Tegernseer Stimme: Was hat diese Einsamkeit mit Ihnen gemacht?
Eller: Man fängt mit dem Philosophieren an und nimmt sich als ganz normale Person wahr. Wenn man dann niemanden zum Reden hat, redet man halt mit sich selbst. Ich habe zum Beispiel gesagt: “So, dann baue ich jetzt mal das Zelt auf.” Irgendwann muss man was zu jemandem sagen. Deshalb habe ich jetzt auch meine Hündin Tinka. Sie kann ich den ganzen Tag vollquatschen.
Tegernseer Stimme: Sie sind sehr viel gereist, haben viel von der Welt gesehen. Vor drei Wochen sind Sie von einem Fußmarsch von Schwäbisch Hall nach Sylt zurückgekommen. Was ist das Wichtigste bei der Vorbereitung solcher Touren?
Eller: Ein Ziel zu haben und nach Hause zu kommen, ist sehr wichtig. Man nimmt auf solchen Reisen so viel auf. Das muss man auch irgendwann verarbeiten, sonst ist man gar nicht mehr richtig dabei.
“Ich habe mich mit meinem Beruf nicht mehr identifiziert”
Tegernseer Stimme: Was hat Sie damals dazu gebracht, das “normale” Leben aufzugeben?
Eller: Meine Frau und ich hatten schon länger eine große Reise vor. Wir haben unsere Jobs gekündigt, waren fast zwei Jahre unterwegs. Als wir zurückgekommen sind, habe ich nachgedacht, wo ich weitermachen soll. Mit dem Beruf des Architekten habe ich mich nicht mehr identifizieren können. Mir macht es mehr Spaß, abends auf der Bühne zu stehen und über meine Reisen zu berichten.

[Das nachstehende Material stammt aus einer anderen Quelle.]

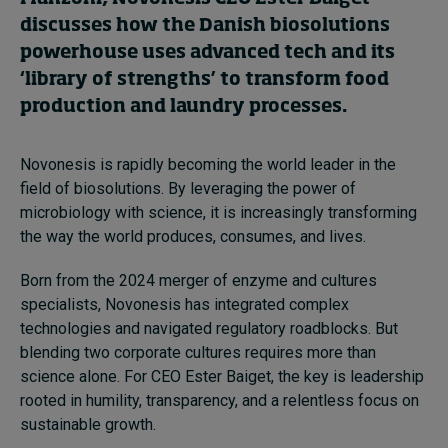
discusses how the Danish biosolutions
powerhouse uses advanced tech and its
‘library of strengths’ to transform food
production and laundry processes.
Novonesis is rapidly becoming the world leader in the
field of biosolutions. By leveraging the power of
microbiology with science, it is increasingly transforming
the way the world produces, consumes, and lives.
Born from the 2024 merger of enzyme and cultures
specialists, Novonesis has integrated complex
technologies and navigated regulatory roadblocks. But
blending two corporate cultures requires more than
science alone. For CEO Ester Baiget, the key is leadership
rooted in humility, transparency, and a relentless focus on
sustainable growth.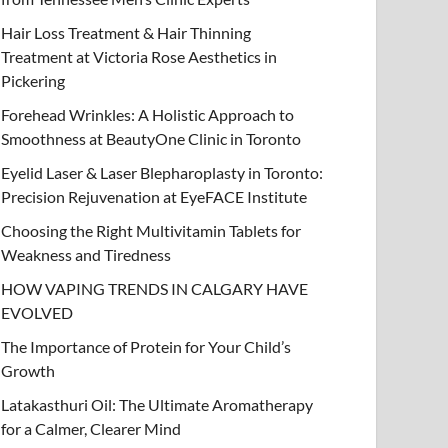
Hair Loss Treatment & Hair Thinning
Treatment at Victoria Rose Aesthetics in
Pickering
Forehead Wrinkles: A Holistic Approach to
Smoothness at BeautyOne Clinic in Toronto
Eyelid Laser & Laser Blepharoplasty in Toronto:
Precision Rejuvenation at EyeFACE Institute
Choosing the Right Multivitamin Tablets for
Weakness and Tiredness
HOW VAPING TRENDS IN CALGARY HAVE
EVOLVED
The Importance of Protein for Your Child’s
Growth
Latakasthuri Oil: The Ultimate Aromatherapy
for a Calmer, Clearer Mind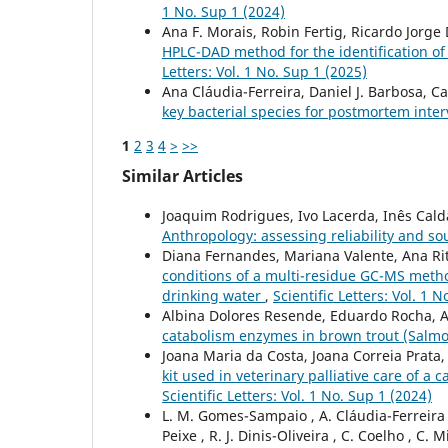
1 No. Sup 1 (2024)
Ana F. Morais, Robin Fertig, Ricardo Jorge D
HPLC-DAD method for the identification of 
Letters: Vol. 1 No. Sup 1 (2025)
Ana Cláudia-Ferreira, Daniel J. Barbosa, Ca
key bacterial species for postmortem inter
1
2
3
4
>
>>
Similar Articles
Joaquim Rodrigues, Ivo Lacerda, Inês Cal
Anthropology: assessing reliability and so
Diana Fernandes, Mariana Valente, Ana Rit
conditions of a multi-residue GC-MS method
drinking water
,
Scientific Letters: Vol. 1 
Albina Dolores Resende, Eduardo Rocha, 
catabolism enzymes in brown trout (Salmo 
Joana Maria da Costa, Joana Correia Prata
kit used in veterinary palliative care of 
Scientific Letters: Vol. 1 No. Sup 1 (2024)
L. M. Gomes-Sampaio , A. Cláudia-Ferreira , 
Peixe , R. J. Dinis-Oliveira , C. Coelho , C. M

Tegernseer Stimme: Wie haben Ihre Familie und Ihre Freunde auf diese Entscheidung reagiert?
Eller: Die kennen mich ja. Die meisten haben mich bewundert, dass ich das mache. Das trauen sich aber nur wenige.
Tegernseer Stimme: Häufig ist man auch sehr in sein Leben eingebunden. Wie ist das bei Ihnen?
Eller: Wir haben keine Kinder und hatten damals kein Haus, das wir abbezahlen mussten. Das bringt auch viel Unabhängigkeit: Job kündigen, Auto kaufen, losfahren.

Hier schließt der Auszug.